DOCUMENT SECTION>

He summed up the challenges in a 2021 review paper: “Most of what we know about cancer therapeutics is based on clinical trials conducted in younger, healthier patients.”
By 2030, it is estimated that 70% of all new cancer diagnoses will be in patients 65 years old and older. By contrast, patients over age 65 still account for only 40% of patients in cancer trials registered with the FDA (2015 figures) and older adults make up only 44% of participants in practice-changing cancer trials, according to a 2022 study.
So what is going on? Are studies specifically designed to squeeze out older patients?
Surprisingly, patients are not being kept out of trials by formal age limits, according to Ludmir. His team found that only 10% of phase 3 trials over the past 30 years had an upper limit for age, and age restrictions have been dropping by 1% a year. (For example, 16% of trials that enrolled in 2002-2005 had an upper age limit, compared with just 8% of trials that started in 2010-2014.)
Sedrak’s team found that “clinician bias” may be a factor, a situation in which trial investigators — particularly academic oncologists — are subconsciously picking younger, healthier patients for trials and excluding older, sicker patients to protect them from drug toxicities.
Ludmir said this was understandable, especially in the case of industry-driven trials, which tend to have demanding endpoints and “an overall posture of more treatment aggressiveness.”
“These are typically not trials where they’re saying, ‘Hey, if we add acupuncture…are we going to see improved patient reported outcomes?'” Ludmir explained. “You’re asking…, I’ve got this cocktail of two pretty rough chemos: I want to see what happens if I add an immunotherapy to that. If I’m the clinician in clinic, I might reasonably, subconsciously, say, is the 75-year-old really who I want on this?”

TASK INSTRUCTIONS>
- A) Answer these from the passage on older adults in cancer trials:
(i) By 2030, what share of all new cancer diagnoses is expected to be in patients 65 and older?
(ii) According to Ludmir's team, what share of phase 3 trials over the past 30 years had an upper age limit?
(iii) What factor did Sedrak's team find may be involved?
- B) Can you carry the passage on older adults in cancer trials forward from its last sentence?
The data have no connection to the passage on older adults in cancer trials.

Extracted records>
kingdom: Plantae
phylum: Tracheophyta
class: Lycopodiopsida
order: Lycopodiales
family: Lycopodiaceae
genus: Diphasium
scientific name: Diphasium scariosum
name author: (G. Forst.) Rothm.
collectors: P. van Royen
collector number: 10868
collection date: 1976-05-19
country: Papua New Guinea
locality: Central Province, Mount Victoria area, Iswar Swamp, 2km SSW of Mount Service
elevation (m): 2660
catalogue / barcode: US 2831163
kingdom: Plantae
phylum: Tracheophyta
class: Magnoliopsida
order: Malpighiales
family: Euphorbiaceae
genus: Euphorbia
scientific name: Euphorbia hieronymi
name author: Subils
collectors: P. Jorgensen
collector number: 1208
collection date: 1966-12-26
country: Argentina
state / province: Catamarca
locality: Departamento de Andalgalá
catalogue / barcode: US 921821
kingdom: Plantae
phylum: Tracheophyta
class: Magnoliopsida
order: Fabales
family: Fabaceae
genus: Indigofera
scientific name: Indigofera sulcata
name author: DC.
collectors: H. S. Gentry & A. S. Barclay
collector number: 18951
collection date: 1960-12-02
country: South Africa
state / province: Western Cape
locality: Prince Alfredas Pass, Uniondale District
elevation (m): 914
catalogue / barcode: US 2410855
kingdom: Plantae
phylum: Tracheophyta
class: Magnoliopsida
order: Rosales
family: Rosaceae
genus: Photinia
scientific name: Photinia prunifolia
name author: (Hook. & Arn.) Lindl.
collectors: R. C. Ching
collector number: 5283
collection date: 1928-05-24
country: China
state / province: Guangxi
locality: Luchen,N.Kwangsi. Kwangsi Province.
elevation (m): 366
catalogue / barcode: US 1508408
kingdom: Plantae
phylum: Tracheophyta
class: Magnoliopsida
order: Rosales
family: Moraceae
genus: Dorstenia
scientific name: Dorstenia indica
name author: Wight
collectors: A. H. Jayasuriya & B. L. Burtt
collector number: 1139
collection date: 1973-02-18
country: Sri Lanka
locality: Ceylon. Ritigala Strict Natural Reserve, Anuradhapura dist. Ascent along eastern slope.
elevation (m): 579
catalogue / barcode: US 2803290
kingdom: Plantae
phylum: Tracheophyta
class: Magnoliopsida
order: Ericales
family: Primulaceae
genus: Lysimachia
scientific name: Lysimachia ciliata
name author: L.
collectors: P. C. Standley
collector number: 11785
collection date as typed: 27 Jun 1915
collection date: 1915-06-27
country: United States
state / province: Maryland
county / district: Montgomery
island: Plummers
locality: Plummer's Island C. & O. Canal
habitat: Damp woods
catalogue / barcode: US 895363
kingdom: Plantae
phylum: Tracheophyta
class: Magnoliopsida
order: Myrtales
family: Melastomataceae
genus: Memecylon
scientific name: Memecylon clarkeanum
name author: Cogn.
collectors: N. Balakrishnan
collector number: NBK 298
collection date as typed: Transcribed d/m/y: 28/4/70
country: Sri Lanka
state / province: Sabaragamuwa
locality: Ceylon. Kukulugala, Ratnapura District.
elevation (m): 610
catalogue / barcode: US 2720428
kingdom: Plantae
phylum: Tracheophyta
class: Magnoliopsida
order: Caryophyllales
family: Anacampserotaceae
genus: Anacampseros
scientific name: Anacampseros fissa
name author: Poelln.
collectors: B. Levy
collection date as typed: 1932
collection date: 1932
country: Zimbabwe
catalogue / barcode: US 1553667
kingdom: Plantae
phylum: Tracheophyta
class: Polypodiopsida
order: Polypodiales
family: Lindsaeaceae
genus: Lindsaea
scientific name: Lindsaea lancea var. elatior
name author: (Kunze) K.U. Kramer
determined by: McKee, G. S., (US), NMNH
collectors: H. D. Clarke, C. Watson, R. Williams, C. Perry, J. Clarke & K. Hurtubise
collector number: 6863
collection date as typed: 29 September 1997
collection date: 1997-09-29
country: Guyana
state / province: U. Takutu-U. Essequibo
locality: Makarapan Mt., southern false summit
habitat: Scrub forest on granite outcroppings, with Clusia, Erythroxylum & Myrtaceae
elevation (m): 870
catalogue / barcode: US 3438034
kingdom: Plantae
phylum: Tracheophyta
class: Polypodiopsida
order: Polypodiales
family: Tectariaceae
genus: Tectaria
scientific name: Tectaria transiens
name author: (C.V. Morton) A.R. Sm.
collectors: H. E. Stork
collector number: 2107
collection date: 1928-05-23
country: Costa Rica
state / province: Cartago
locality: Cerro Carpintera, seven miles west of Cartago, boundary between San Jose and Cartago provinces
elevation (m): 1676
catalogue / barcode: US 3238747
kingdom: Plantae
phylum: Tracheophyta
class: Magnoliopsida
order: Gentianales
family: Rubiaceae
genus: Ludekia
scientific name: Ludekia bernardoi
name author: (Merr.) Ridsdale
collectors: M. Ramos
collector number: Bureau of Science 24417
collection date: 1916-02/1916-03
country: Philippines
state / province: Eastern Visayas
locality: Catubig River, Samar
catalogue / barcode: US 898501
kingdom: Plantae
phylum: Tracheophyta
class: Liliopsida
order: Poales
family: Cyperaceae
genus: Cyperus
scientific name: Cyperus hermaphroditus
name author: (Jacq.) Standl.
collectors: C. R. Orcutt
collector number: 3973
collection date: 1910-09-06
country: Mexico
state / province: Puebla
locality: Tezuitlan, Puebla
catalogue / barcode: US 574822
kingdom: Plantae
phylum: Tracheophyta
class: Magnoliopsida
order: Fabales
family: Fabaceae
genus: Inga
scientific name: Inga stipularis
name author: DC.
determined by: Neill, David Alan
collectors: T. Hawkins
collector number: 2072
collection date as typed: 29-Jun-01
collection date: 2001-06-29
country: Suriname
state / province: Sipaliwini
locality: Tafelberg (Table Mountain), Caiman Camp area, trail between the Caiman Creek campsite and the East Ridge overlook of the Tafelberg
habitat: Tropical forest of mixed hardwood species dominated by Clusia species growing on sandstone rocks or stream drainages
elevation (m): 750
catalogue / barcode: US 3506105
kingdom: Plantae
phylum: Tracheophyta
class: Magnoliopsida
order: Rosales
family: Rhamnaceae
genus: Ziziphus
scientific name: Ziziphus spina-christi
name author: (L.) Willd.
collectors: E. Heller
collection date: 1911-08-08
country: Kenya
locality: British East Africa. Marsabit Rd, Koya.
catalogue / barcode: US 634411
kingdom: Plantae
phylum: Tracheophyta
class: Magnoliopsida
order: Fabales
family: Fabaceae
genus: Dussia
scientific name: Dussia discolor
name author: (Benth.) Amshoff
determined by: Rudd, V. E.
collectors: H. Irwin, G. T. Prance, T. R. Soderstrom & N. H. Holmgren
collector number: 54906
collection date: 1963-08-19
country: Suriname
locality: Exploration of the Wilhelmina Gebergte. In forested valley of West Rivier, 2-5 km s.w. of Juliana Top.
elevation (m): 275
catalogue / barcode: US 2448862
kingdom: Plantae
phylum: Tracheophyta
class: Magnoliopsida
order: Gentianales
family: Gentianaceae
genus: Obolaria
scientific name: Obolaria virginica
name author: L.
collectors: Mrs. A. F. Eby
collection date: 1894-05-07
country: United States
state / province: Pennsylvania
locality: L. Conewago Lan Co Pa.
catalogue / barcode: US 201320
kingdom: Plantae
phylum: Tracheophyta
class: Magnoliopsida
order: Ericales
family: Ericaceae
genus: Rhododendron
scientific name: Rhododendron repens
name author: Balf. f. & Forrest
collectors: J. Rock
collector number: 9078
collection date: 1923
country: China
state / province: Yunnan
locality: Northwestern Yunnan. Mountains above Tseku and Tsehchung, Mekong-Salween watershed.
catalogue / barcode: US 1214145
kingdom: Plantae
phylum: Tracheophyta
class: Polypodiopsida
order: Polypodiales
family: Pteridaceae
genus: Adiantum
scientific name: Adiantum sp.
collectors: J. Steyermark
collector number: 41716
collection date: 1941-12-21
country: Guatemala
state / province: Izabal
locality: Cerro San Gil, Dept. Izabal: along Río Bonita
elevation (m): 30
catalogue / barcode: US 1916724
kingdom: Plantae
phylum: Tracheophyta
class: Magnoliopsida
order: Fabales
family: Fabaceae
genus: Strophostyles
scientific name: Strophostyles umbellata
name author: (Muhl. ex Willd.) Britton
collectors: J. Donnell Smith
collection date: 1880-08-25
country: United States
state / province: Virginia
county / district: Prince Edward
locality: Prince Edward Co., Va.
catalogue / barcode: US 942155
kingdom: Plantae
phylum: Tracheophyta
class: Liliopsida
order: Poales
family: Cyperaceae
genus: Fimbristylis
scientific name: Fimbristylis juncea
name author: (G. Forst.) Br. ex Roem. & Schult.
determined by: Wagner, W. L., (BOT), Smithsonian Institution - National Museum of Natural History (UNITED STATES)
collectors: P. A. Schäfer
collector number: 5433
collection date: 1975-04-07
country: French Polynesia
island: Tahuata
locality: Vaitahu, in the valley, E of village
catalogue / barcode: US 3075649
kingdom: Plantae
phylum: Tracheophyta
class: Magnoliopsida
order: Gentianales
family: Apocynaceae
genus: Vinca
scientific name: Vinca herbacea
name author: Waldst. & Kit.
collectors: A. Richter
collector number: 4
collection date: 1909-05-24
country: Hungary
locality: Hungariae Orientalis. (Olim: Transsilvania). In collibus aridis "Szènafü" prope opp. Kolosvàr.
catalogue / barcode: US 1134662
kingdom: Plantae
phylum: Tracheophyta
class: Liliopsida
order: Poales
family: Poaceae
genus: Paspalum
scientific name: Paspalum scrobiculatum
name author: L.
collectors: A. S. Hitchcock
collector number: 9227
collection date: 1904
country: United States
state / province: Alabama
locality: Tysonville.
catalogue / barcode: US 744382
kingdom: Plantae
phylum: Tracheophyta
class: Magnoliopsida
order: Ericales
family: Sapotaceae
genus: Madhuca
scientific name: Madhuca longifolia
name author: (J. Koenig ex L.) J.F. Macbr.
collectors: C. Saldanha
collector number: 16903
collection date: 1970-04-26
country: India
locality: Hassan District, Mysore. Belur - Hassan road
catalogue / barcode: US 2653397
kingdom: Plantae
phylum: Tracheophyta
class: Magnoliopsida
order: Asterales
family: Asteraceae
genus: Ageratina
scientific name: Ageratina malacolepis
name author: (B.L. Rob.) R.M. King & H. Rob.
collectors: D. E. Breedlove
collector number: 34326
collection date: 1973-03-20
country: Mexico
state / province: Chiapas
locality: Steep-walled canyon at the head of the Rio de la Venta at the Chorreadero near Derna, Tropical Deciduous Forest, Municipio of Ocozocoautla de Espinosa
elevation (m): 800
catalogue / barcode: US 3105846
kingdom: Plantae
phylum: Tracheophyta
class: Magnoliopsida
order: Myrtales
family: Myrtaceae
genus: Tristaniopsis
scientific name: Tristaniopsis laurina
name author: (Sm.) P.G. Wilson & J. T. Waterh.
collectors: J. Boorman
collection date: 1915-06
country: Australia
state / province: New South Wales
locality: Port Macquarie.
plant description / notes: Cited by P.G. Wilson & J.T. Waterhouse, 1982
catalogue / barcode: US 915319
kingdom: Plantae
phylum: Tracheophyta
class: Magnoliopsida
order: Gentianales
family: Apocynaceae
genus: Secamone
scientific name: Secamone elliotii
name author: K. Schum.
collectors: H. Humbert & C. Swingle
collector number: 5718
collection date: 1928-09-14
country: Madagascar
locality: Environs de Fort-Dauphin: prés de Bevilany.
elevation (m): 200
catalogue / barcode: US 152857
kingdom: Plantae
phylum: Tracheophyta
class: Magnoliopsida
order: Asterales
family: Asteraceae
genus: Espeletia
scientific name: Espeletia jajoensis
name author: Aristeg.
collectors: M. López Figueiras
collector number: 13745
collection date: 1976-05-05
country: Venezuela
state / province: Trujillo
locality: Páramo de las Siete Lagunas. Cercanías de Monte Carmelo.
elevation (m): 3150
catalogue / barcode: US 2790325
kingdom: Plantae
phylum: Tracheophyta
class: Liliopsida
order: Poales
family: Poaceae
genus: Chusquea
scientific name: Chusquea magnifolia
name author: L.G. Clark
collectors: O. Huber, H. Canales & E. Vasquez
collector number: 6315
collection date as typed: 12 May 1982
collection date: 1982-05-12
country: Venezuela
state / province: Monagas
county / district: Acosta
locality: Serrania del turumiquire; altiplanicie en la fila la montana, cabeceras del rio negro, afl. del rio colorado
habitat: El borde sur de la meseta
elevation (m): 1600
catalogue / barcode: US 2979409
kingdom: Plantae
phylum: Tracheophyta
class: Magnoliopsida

RESPONSES PER TASK>
- A)
(i) 70%
(ii) 10%
(iii) Clinician bias

- B)
What about patient bias? Perhaps fewer older patients wish to join clinical trials?
Not so, at least not at community cancer centers, said Sedrak. His team’s analysis of the National Cancer Institute Community Oncology Research Program database for 2016-2019 revealed that older patients were just as keen as the younger patients to participate in trials (68% of patients aged 50-69 years and 65% of patients 70+; P = .28).
However, drug companies may be excluding older patients by more subtle means. One-fifth of patients over 65 have had a prior cancer. Ludmir and coauthor Roshal Patel, MD, used their hand-coded www.clinicaltrials.gov database to look at prior malignancy exclusion criteria (PMEC). The analysis found “pervasive utilization” of PMEC in phase 3 trials, cropping up in 41% of studies over the past 30 years.
PMEC was significantly associated with age disparities and was significantly more common in industry-funded trials.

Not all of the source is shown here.